* begin Document *

The list of automatically selected contours can be obtained using FindDivisions[{#, #2}, #3, Method -> {}] as the setting for Contours.

SeedRandom[123]
data = RandomReal[1, {10, 10}];
lcp1 = ListContourPlot[data, InterpolationOrder -> 3, ImageSize -> 300];

The default list of contours in lcp1 can also be obtained using FindDivisions in the option setting for Contours. (See this answer to a related question.)

lcp2 = ListContourPlot[data, InterpolationOrder -> 3, 
   Contours -> ((contoursFD = FindDivisions[{#, #2}, #3, Method -> {}]) &)];

The two graphics objects lcp1 and lcp2 are identical:

lcp1 == lcp2

True

And the list contoursFD captured in lcp2 is identical with the default list of contours in lcp1.

N @ contoursFD

{0., 0.2, 0.4, 0.6, 0.8, 1.}

These contours match the ones produced by @J.M.'s method using Tooltips:

contoursTT = Reverse[Cases[lcp1, Tooltip[a_ /; Not[FreeQ[a, _Line]], t_] :> t, ∞]]

{0, 0.2, 0.4, 0.6, 0.8, 1}

Row[{Show[lcp1, PlotLabel -> Style["contours : " <> ToString@contoursTT, 16]], 
  Show[lcp2, PlotLabel -> Style["contours : " <> ToString@N[contoursFD], 16]]}]

enter image description here

Update: FindDivisions also works to find the contour levels for the setting Contours -> {Automatic, atmostn} using atmostn as the second argument of FindDivisions:

atmostn = 3;
lcp3a = ListContourPlot[data, InterpolationOrder -> 3, Contours -> {Automatic, atmostn}];
contoursTT = Reverse[Cases[lcp3a, Tooltip[a_ /; Not[FreeQ[a, _Line]], t_] :> t, ∞]];
lcp3b = ListContourPlot[data, InterpolationOrder -> 3, 
   Contours -> ((contoursFD = FindDivisions[{#, #2}, atmostn, Method -> {}]) &)];
contoursFD == contoursTT

True

Style[Row[{Show[lcp3a, PlotLabel ->  
      Pane[Style["contours : " <> ToString@N[contoursTT], 12], 
       ImageSize -> {200, Automatic}]],
   Show[lcp3b, PlotLabel -> 
     Pane[Style["contours : " <> ToString@N[contoursFD], 12], 
      ImageSize -> {200, Automatic}]]}], 
 ImageSizeMultipliers -> {1, 1}]

enter image description here

For atmostn = 25 we get

contoursFD == contoursTT

True

enter image description here

Update 2: For the question added in the update:

assume I have a contour plot with 10 contours and their value ranges from 1 to 10. How can I select the contour which represents the value of 7 (without selecting the 7th contour)?

* end Document *

Exercise brief: Revise the contour-plot text between "The default list of contours in lcp1 can" and "contours in lcp1.", inclusive, putting "plot1" wherever "lcp1" appears.

* begin Record set *

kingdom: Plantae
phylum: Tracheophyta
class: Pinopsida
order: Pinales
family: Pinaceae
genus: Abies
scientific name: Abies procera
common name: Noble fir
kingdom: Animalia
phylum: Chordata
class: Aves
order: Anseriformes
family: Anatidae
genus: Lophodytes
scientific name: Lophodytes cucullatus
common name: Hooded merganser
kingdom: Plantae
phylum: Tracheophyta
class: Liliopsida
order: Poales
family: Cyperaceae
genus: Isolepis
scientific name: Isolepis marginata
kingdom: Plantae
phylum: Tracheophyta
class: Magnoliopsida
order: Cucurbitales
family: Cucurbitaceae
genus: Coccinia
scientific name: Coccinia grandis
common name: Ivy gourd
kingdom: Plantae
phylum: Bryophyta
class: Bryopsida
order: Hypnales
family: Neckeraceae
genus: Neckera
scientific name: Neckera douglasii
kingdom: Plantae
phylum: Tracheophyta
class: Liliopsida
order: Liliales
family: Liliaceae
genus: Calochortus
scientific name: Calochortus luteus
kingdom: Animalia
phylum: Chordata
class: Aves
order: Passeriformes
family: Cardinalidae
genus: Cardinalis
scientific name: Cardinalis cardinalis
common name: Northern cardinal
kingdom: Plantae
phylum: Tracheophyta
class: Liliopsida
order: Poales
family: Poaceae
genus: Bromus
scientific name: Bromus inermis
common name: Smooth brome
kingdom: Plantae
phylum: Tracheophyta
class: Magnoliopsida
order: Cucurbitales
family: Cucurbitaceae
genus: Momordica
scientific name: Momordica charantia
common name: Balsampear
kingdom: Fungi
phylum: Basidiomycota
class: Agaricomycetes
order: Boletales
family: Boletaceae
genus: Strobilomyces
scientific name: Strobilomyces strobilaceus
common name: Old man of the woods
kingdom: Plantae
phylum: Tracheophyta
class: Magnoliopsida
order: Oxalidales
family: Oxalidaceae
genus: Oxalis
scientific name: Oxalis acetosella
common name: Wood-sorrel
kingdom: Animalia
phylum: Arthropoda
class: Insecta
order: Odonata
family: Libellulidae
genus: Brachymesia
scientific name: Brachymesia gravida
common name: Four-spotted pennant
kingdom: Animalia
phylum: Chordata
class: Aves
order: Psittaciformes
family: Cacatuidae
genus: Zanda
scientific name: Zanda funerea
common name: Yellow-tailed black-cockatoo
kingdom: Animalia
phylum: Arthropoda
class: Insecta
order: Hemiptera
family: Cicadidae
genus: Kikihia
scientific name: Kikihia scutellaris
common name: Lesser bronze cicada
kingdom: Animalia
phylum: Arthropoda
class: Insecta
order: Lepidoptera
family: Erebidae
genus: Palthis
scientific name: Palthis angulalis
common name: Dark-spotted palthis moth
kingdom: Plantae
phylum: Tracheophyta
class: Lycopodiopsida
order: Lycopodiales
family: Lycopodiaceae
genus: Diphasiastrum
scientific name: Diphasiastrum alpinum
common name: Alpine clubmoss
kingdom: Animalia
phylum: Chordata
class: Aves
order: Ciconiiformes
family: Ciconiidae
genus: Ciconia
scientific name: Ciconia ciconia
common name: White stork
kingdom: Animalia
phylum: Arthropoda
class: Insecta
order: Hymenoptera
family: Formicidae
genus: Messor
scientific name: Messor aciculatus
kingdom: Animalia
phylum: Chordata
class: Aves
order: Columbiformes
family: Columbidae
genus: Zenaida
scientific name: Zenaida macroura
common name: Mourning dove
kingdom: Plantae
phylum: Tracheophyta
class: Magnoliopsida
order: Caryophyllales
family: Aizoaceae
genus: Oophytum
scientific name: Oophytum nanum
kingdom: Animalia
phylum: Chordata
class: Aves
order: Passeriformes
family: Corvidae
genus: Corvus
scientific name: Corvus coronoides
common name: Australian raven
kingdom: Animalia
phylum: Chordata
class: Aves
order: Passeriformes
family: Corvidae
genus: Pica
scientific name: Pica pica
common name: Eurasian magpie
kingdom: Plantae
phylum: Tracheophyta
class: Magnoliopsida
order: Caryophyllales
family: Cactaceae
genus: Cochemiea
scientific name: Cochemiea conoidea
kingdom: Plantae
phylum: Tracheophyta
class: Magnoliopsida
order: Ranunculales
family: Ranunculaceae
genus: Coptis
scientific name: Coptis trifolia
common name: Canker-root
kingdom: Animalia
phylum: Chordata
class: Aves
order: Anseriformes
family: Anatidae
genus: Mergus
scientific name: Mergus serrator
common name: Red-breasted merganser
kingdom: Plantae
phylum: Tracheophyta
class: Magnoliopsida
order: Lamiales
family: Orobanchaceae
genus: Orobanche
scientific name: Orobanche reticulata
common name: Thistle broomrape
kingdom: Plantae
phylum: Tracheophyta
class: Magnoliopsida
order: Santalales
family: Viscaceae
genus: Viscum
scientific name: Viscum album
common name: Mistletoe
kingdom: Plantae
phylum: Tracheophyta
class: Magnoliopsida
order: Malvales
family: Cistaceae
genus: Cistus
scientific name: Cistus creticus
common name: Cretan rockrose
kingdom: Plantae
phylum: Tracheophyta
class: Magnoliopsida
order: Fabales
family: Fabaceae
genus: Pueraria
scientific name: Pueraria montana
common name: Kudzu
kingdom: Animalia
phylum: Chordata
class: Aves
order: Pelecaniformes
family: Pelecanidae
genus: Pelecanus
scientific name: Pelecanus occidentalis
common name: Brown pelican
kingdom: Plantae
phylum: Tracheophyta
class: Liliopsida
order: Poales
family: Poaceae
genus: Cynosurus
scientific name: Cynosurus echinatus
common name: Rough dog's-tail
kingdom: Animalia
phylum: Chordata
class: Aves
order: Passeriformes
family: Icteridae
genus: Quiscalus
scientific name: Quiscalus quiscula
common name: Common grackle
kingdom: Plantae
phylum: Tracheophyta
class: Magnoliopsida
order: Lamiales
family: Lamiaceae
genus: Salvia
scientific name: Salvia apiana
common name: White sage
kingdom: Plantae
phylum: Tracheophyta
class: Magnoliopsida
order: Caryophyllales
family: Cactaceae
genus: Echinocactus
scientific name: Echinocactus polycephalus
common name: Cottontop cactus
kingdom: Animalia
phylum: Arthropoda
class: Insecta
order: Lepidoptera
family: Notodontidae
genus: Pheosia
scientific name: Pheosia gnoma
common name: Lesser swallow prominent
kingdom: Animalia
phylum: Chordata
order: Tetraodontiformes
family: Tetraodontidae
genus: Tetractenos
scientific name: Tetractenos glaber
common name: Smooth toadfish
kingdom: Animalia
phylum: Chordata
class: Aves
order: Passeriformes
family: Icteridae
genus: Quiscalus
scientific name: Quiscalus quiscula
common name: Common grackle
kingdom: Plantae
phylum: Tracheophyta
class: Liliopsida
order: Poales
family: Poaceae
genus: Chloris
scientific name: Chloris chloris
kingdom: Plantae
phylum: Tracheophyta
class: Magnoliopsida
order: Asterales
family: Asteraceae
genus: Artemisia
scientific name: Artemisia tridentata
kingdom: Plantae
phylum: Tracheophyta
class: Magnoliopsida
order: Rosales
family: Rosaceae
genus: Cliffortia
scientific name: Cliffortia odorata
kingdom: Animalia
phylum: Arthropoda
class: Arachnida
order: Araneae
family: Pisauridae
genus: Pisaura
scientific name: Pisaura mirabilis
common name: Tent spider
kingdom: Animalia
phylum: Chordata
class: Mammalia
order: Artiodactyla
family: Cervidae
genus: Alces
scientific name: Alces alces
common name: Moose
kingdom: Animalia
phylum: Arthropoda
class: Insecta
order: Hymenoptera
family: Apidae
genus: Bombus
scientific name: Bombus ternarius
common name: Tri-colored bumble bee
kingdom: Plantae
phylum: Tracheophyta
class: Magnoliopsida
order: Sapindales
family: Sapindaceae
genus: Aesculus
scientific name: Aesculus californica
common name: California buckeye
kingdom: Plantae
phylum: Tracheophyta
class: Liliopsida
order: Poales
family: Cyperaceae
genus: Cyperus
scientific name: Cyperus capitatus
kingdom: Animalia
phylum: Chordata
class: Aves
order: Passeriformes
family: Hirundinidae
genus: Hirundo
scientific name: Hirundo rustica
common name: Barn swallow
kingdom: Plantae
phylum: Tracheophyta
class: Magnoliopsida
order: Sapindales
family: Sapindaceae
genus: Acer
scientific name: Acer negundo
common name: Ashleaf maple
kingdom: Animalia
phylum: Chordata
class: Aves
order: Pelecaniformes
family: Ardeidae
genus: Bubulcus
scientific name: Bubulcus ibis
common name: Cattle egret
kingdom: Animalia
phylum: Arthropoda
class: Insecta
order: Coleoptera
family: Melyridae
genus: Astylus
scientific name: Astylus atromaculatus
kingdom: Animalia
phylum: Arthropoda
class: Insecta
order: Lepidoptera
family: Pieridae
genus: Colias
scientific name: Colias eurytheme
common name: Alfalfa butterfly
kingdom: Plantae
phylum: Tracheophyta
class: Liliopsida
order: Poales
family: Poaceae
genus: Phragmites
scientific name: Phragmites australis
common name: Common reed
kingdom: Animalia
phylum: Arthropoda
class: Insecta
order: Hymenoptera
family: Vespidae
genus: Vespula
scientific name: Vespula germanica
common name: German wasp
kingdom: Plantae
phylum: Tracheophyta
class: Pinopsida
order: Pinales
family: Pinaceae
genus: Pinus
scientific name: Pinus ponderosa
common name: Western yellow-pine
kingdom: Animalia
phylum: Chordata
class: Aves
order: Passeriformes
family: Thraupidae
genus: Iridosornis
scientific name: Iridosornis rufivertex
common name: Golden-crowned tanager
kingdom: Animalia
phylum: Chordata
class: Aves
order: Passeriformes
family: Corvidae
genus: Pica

* end Record set *

Complete response:
The default list of contours in plot1 can also be obtained using FindDivisions in the option setting for Contours. (See this answer to a related question.)

lcp2 = ListContourPlot[data, InterpolationOrder -> 3, 
   Contours -> ((contoursFD = FindDivisions[{#, #2}, #3, Method -> {}]) &)];

The two graphics objects plot1 and lcp2 are identical:

plot1 == lcp2

True

And the list contoursFD captured in lcp2 is identical with the default list of contours in plot1.